Marked by violence and political upheaval, 1968 forever altered many who lived through it. An outgrowth of a turbulent era, that year would come to define a generation and, ultimately, the nation. April 1968, in particular, would catalyze a pivotal year that still reverberates today.

Let’s quickly set the scene.

The United States was in the thick of the Vietnam War. In some ways, American forces were losing ground to North Vietnamese Communists, suggesting the war wouldn’t end anytime soon. On March 16, U.S. soldiers massacred more than 500 unarmed civilians in My Lai.

Students had helped lead parts of the civil rights movement. They continued to be at the forefront of the struggle in 1968, with some 20,000 Latinx high schoolers in Los Angeles walking out of class in March to fight for education reform. Students occupied an administration building at Howard University that month too, and prior to that, in February, police killed three South Carolina State University students who were protesting segregation.

Also, the 1968 presidential race was heating up. Progressive Robert “Bobby” Kennedy — whose brother John F. Kennedy was assassinated in 1963, while he was president — announced in March he’d run. On March 31, President Lyndon B. Johnson declared he wouldn’t seek reelection, opening the field.

But April would prove to be a pivotal month from the very start, beginning with a tragic murder that would alter the course of the nation for decades to come.

On April 4, Dr. Martin Luther King Jr. was assassinated.

In February 1968, two sanitation workers in Memphis, Tennessee, were crushed to death by a garbage truck. In response, workers organized a sanitation strike for better conditions. On April 3, civil rights icon Martin Luther King Jr. joined them, giving what would be his final speech and condemning “militarism, racism, and materialism” in the process.

He was assassinated the next day. Many, including King’s family members and prominent civil rights leaders, don’t believe James Earl Ray was ultimately responsible, with some pointing to a long campaign waged against King by the FBI.

In the week after King’s death, people rioted in more than 100 cities across America, mourning and venting rage. Some called for revolution. The National Guard mobilized, and a total of 39 people died.

“In many ways, our nation is still trying to recover from King’s death and the opportunities for racial equality, economic justice, and peace — what King referred to as a ‘beloved community’ — that seemed to recede in its aftermath,” Peniel E. Joseph wrote in The Washington Post last year.

King’s death would not be the first or the last political assassination in the country that decade, but more than 50 years later, it’s still one of the nation’s most profound losses.

Two days later, on April 6, Black Panther Bobby Hutton was killed.

Just two days after King's death, as riots engulfed American cities, police shot and killed Bobby Hutton in Oakland, California. Hutton, who was only 17, had been the first recruit to join the Black Panther Party, a revolutionary group known for its battles with police and for its community programs, including a free breakfast program. After a shootout with Oakland police, Hutton reportedly tried to surrender, with his hands up, but police shot and killed him.

- _SUPPLIED INFORMATION_
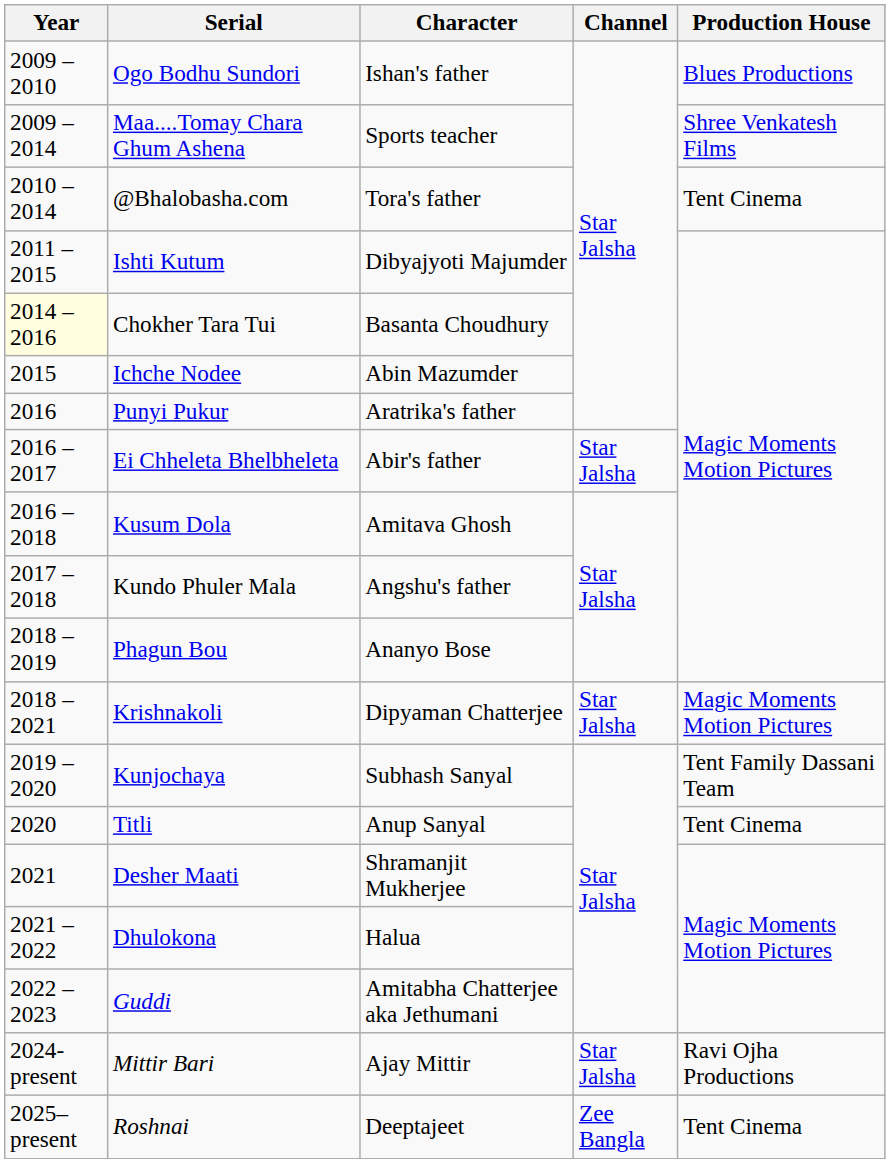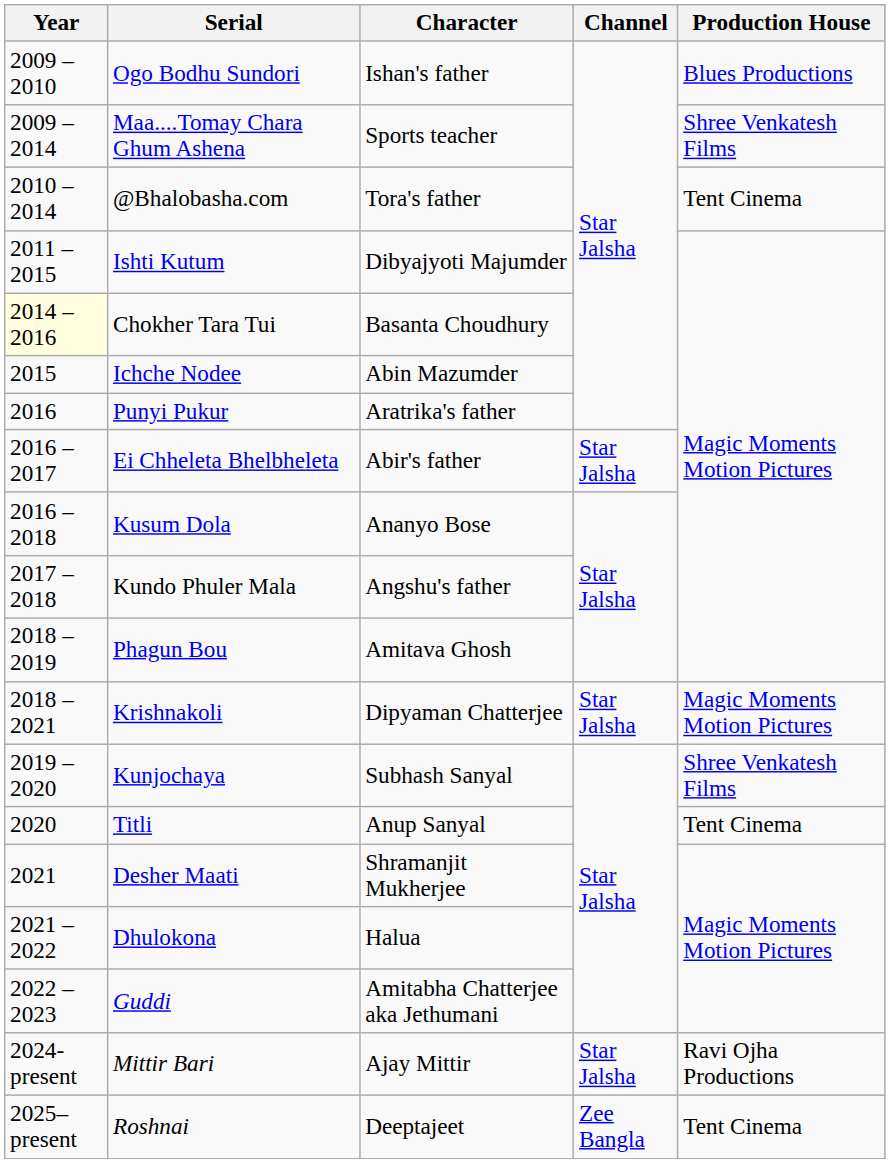Kusum Dola | Character: Amitava Ghosh -> Ananyo Bose
Phagun Bou | Character: Ananyo Bose -> Amitava Ghosh
Kunjochaya | Production House: Tent Family Dassani Team -> Shree Venkatesh Films
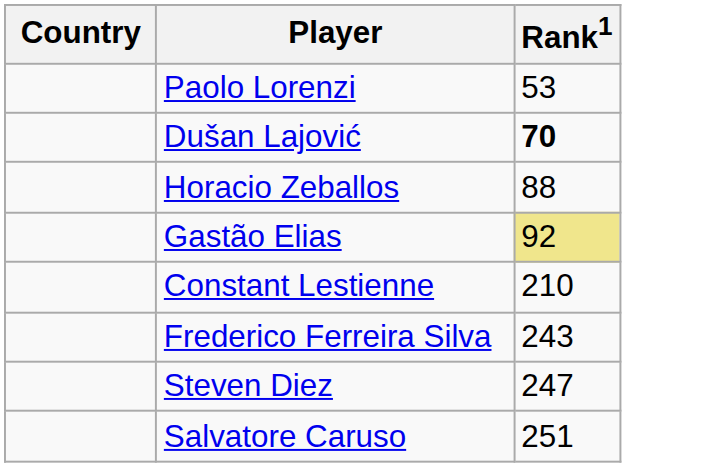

- _BRIEF_
Resume the piece on April 1968 in the United States, starting right after the sentence ending "police shot and killed him."

- _RESPONSE TO THIS TASK_
The death of “Little Bobby Hutton” would become a rallying cry for the Panthers, whose organization would become one of the most significant radical movements in U.S. history.

Then, on April 11, the Fair Housing Act was signed, making housing discrimination illegal.

Considered to be one of the greatest achievements of the civil rights era, the Fair Housing Act of 1968 (also known as Title VIII of the Civil Rights Act of 1968) “prohibited discrimination concerning the sale, rental, and financing of housing based on race, religion, national origin, or sex,” according to the History channel. Before it passed, it faced plenty of conservative opposition, but after King’s assassination, President Johnson pressured Congress to act swiftly, and senators passed the act just days after the civil rights leader’s death. Johnson signed it into law on April 11.

Racial discrimination in housing continues, but the act still “ended the most egregious forms of discrimination and brought a modest rise in black homeownership,” The New York Times editorial board wrote last year.

A few years after the Fair Housing Act was passed, the Justice Department used it, in 1973, to sue Donald Trump, his father, and their company.

Later in the month, on April 23, massive protests at Columbia University began.

On April 23, students at Columbia University, in New York City, took over five campus buildings, occupying them for a week. Led by several groups, including the Students’ Afro-American Society and the campus chapter of Students for a Democratic Society, Columbia and Barnard students demanded that the school cut ties with a military think tank and stop plans to build a gym in Harlem.

Though police broke up the occupation on April 30 and made hundreds of arrests, Hamilton Hall occupier Raymond M. Brown noted that both primary demands had been met.

“The events at Columbia became a symbol and a model of student rebellion for the next two years,” Mark Rudd, who had been Columbia’s SDS president at the time, recently reflected. “I often run into people who tell me that Columbia ’68 changed their lives.”

Some of the students in the U.S., including Rudd, would soon splinter from the mass movement and form the Weather Underground, believing violence (including bombings) could be used to overthrow U.S. imperialism.

After April, the tumultuous nature of 1968 continued.

April wasn’t the end of the tumultuous period, of course. Resistance to the war pressed on. In May, nine people broke into a draft office and burned hundreds of files, using homemade napalm. Their actions inspired countless copycats over the next few years.

In June, presidential hopeful Bobby Kennedy was gunned down while campaigning in Los Angeles, ultimately paving the way for Richard Nixon’s presidency. (Some, including Kennedy’s son Robert F. Kennedy Jr., don’t believe convicted shooter Sirhan Sirhan did it.)

It’s impossible to predict what could have happened if Martin Luther King Jr. and Bobby Kennedy hadn’t been assassinated, but together, these events shook the country. Many have speculated about what it would have been like if Kennedy had become president instead of Nixon. A corrupt “law & order” politician known for the Watergate scandal and launching the war on drugs, Nixon ran a campaign, and then a White House, that an adviser later said was designed to criminalize black people and the antiwar movement.

Kennedy’s “death had a powerful and immediate effect on the American political psyche, intensified by its proximity to King’s,” Maggie Astor wrote in The New York Times last year. “Why, many people asked, should they continue to pursue change peacefully, through the ballot box and nonviolent protest, when two of the biggest evangelists of that approach had been gunned down?”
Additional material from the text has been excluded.